The number of Americans filing new claims for unemployment is now at its lowest level since early in the economic downturn.
But U.S. consumer confidence has taken a dive in the first part of December.
The daily data continues to wash over us, but investors and consumers are waiting for the big kahuna: will we make or miss the fiscal cliff deadline?
The British government is plowing more public money into a kind of miracle substance -- something called Graphene. It is said to be the lightest, thinnest, and strongest material known to man. It was developed in Britain and could revolutionize high-tech manufacturing.

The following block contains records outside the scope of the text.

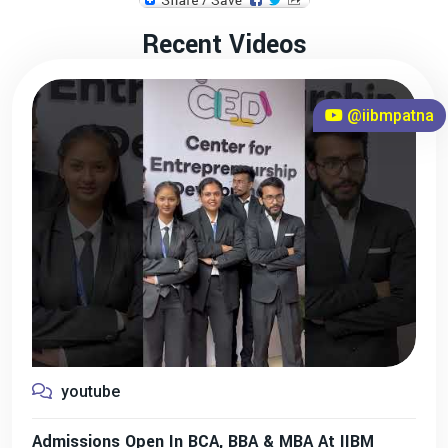
Recent Videos
@iibmpatna
youtube
Admissions Open In BCA, BBA & MBA At IIBM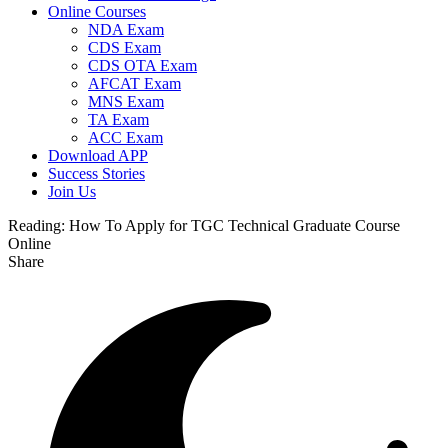
Online Courses
NDA Exam
CDS Exam
CDS OTA Exam
AFCAT Exam
MNS Exam
TA Exam
ACC Exam
Download APP
Success Stories
Join Us
Reading:
How To Apply for TGC Technical Graduate Course
Online
Share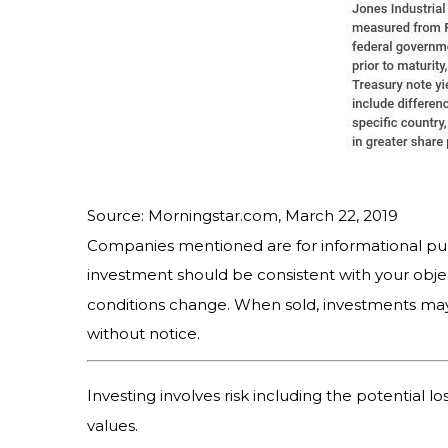
Source: Morningstar.com, March 22, 2019
Companies mentioned are for informational purpos
investment should be consistent with your objec
conditions change. When sold, investments may
without notice.
Investing involves risk including the potential l
values.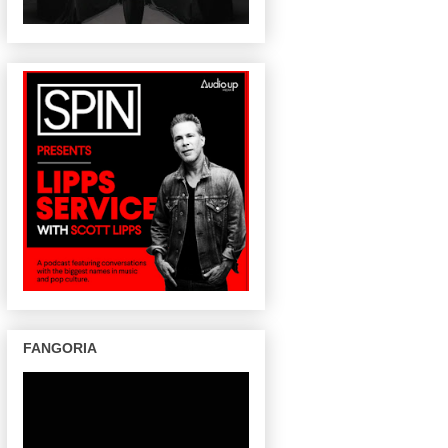
FANGORIA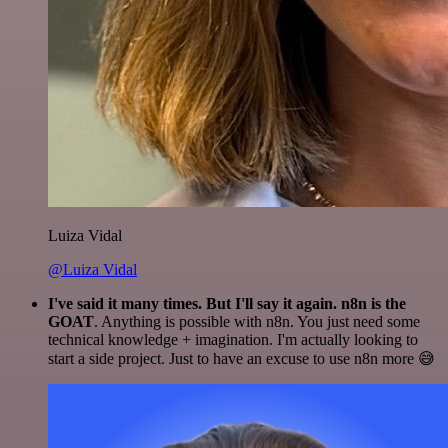
Luiza Vidal
@Luiza Vidal
I've said it many times. But I'll say it again. n8n is the
GOAT
. Anything is possible with n8n. You just need some
technical knowledge + imagination. I'm actually looking to
start a side project. Just to have an excuse to use n8n more 😅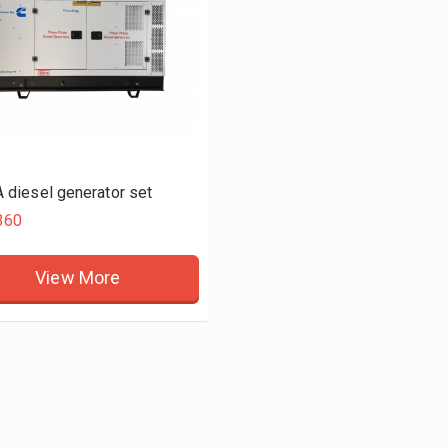
 diesel generator set
360
View More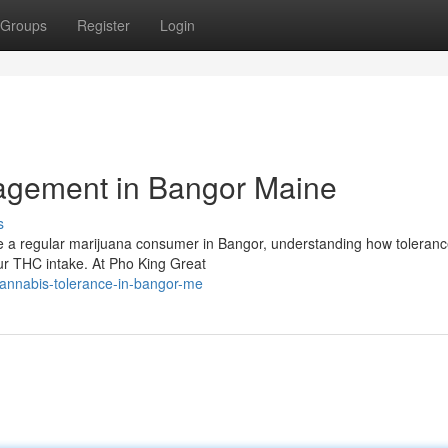
Groups
Register
Login
agement in Bangor Maine
s
e a regular marijuana consumer in Bangor, understanding how toleran
our THC intake. At Pho King Great
annabis-tolerance-in-bangor-me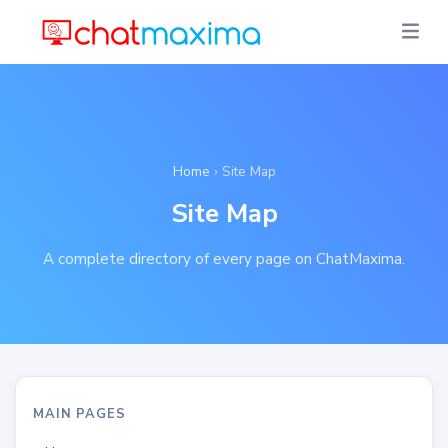
Home
› Site Map
Site Map
A complete directory of every page on ChatMaxima.
MAIN PAGES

And finally, Tis the season for "best of" and "year in review" lists, and today I bring you a sampling from ESPN's wrap-up of the oddest aspects of this year's baseball season. Todd Frazier of the Cincinnati Reds hit a home run... with a bat that he accidentally let go of mid-swing. The Pittsburgh Pirates hit back to back homers that both clanked off the same foul pole. And Maybe most significant: 2012 was the year of the no-hitter. This year in the MLB, pitchers threw 12 of them. As ESPN points out, even the Mets got one.
And "wrapping up" -- that's a pun which you will fully appreciate and adore in just a moment -- Some brilliant business minds in Brazil have figured out how to make fast food even faster. A popular burger chain there called "Bob's" has officially rolled out the edible wrapper. In case you don't believe it, their new ad campaign features customers chowing down on Bob's burgers without unwrapping them, and apparently enjoying it. While this is clearly a marketing gimmick, and it raises a lot of questions -- "do they wear gloves when they hand me my sandwich" is one I would like to ask -- some commentators point out edible wrapper technology could ultimately be better for the environment.